Las dos semanas anteriores he dicho que las exposiciones Abstracciones y Pintores abstractos de la colección de Pedro Coronel, ambas abiertas al público en el Marco, son menores, es decir, dando a entender que las piezas que las componen aun siendo de autores altamente reconocidos no son de la calidad, trascendencia e influencia de otras tantas que bien conocemos incluso como emblemáticas de los grandes museos del mundo. La misma idea y calificación está presente al hablar de la obra de pintores que no se encuentran en la órbita de los mercados más rentables; así por ejemplo en Abstracciones nos encontramos con una tela pequeñita de Kooning, y a su lado una de Kazuo Shiraga (1924-2008), artista japonés desconocido por el gran público occidental que no duda en juzgarla una mala copia o un burdo intento por hacer actionpainting. Así pues, la trampa consiste en llevarnos a ver una historia del arte eurocéntrica como el único modelo contra el cual hay que evaluar cualquier otro intento. Esta misma muestra presenta un Manuel Felguérez y un Lilia Carrillo sobresalientes, desgraciadamente pasan casi desapercibidos, pues se exhiben como réplica o versión mexicana de lo que ya habían concretado europeos y norteamericanos.
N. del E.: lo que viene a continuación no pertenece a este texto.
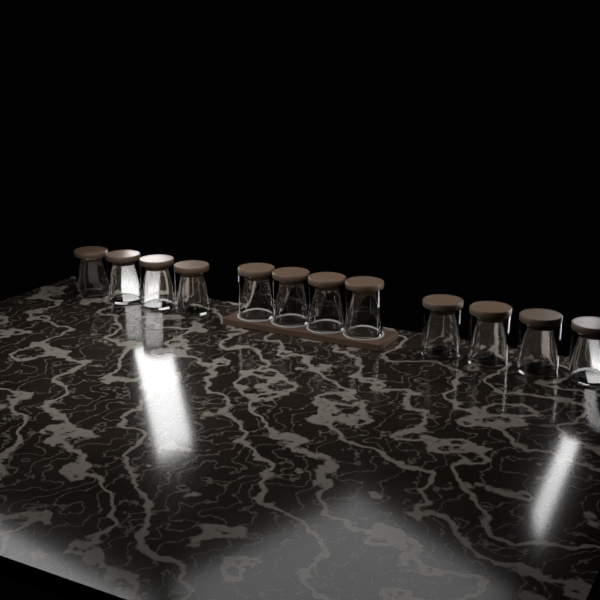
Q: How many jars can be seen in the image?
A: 12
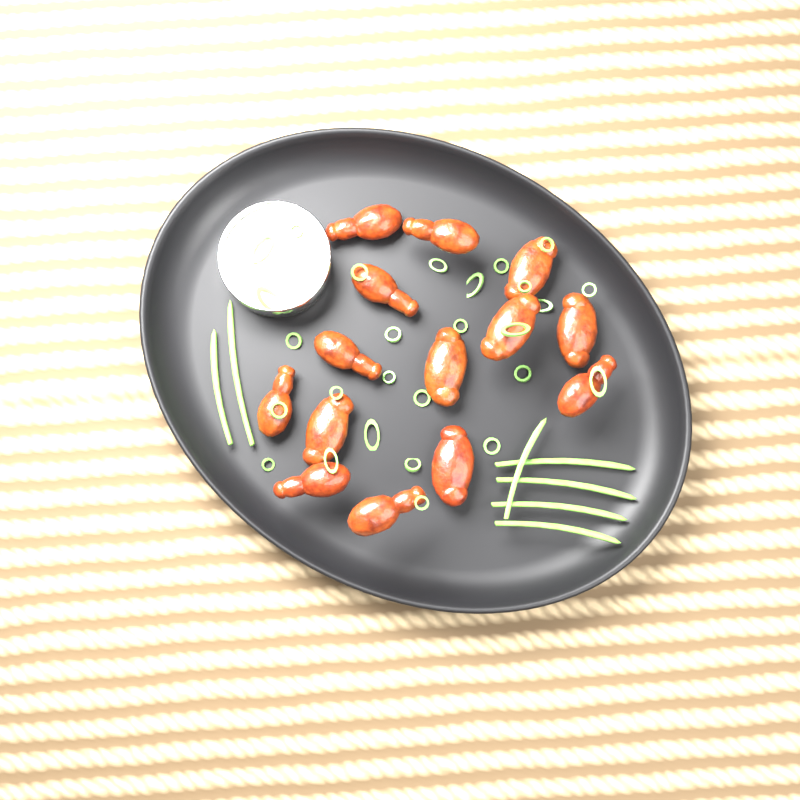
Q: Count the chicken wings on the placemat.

Un error al que nos conduce una lectura unilateral, centroeuropea, o panoccidental de este tipo, es a creer que los productores de países tan disímbolos como pueden ser Bélgica, México, Canadá o España, tienen o tuvieron los mismos motivos para ejercer una cierta práctica de la pintura. Insistir, en ambas exposiciones, en que el desarrollo de la llamada pintura abstracta, es consecuencia de las secuelas que dejó en los productores la Segunda Guerra Mundial, no es sólo desconocer las singularidades nacionales, sino tratar de imponer un insano modelo universalista, que bien sabemos es una mentira.
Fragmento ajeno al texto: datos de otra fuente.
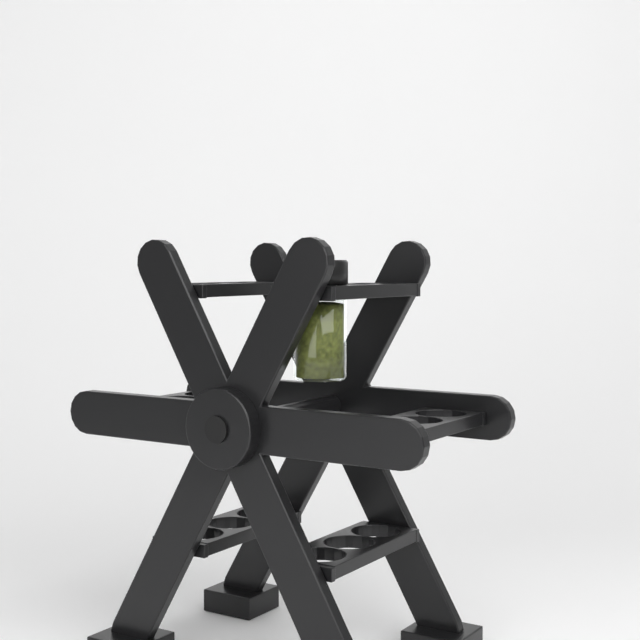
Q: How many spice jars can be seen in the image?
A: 1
Para evitar este error, sería menester olvidar lo que se hacía o hace en el imperio y seguir, historiar, nuestra evolución con su muy particular cronología que no tendría por qué coincidir con la hegemónica, a menos que se quiera presentar como subsidiaria o epígono de aquella.
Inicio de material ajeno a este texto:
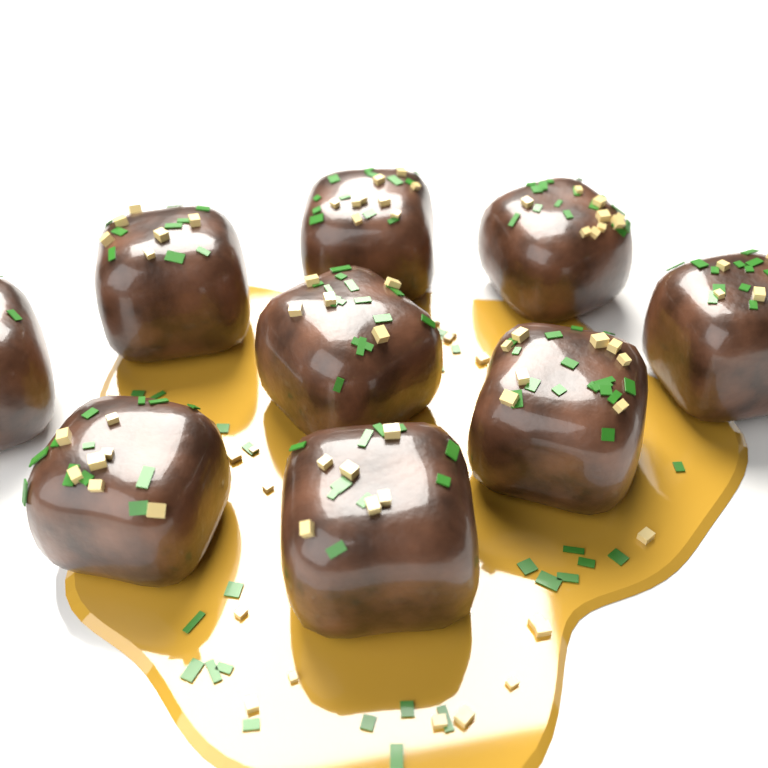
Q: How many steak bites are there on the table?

Reconozco, por mi parte, que desde hace dos semanas vengo repitiendo el mismo error que ahora expongo. Creer que es menos una colección –éstas o cualquier otra– porque no tiene los nombres más conocidos o los que ha privilegiado y difundido la historia del arte occidental, es inaceptable. Lo único que pudiera atenuar mi equivocación es que en ninguno de los dos casos que he comentado se presenta como una alternativa, como una lectura extraña a las tendencias hegemónicas de la historia del arte abstracto, luego entonces, mi lectura, como la de muchos otros, es casi forzada a manifestarse dentro de las mismas coordenadas (lo que tampoco ha impedido, hay que decirlo, que esta lectura sea crítica).

Lo que sigue, me gustaría creer, sería ver el nacimiento de muchos esfuerzos por construir pequeñas historias del arte, de arte local por supuesto, quizás una especie de historias matrias siguiendo las sugerencias del maestro Luis González y González. Hace poco, un amigo hablaba de la necesidad de rescatar la pintura de Aquiles Sepúlveda como piedra clave del desarrollo de este medio en la ciudad, lo mismo que he pedido hacer con la obra de Jaime Flores. Por supuesto ninguna de estas sugerencias ha tenido buena acogida y menos el eco necesario que las haga llegar a oídos de quienes pueden promover esta clase de investigación. Y no es así, simple y sencillamente, porque resulta tan fuerte la imagen que nos hemos hecho a través de la historia del arte con la que todos aprendimos una cierta cronología, objetivos y representantes, que cualquier intento por modificarla es castigado o, peor aún, autocensurado. Si hay un orden hegemónico mundial, y una lectura homogénea de la historia del arte, es casi imposible pensar en historias alternativas que sigan su propio curso, el de sus comunidades. Ojalá llegue el día en que pueda verse una historia tan importante como lo es la del arte, con otros ojos, con los ojos de quien descubre un nuevo mundo.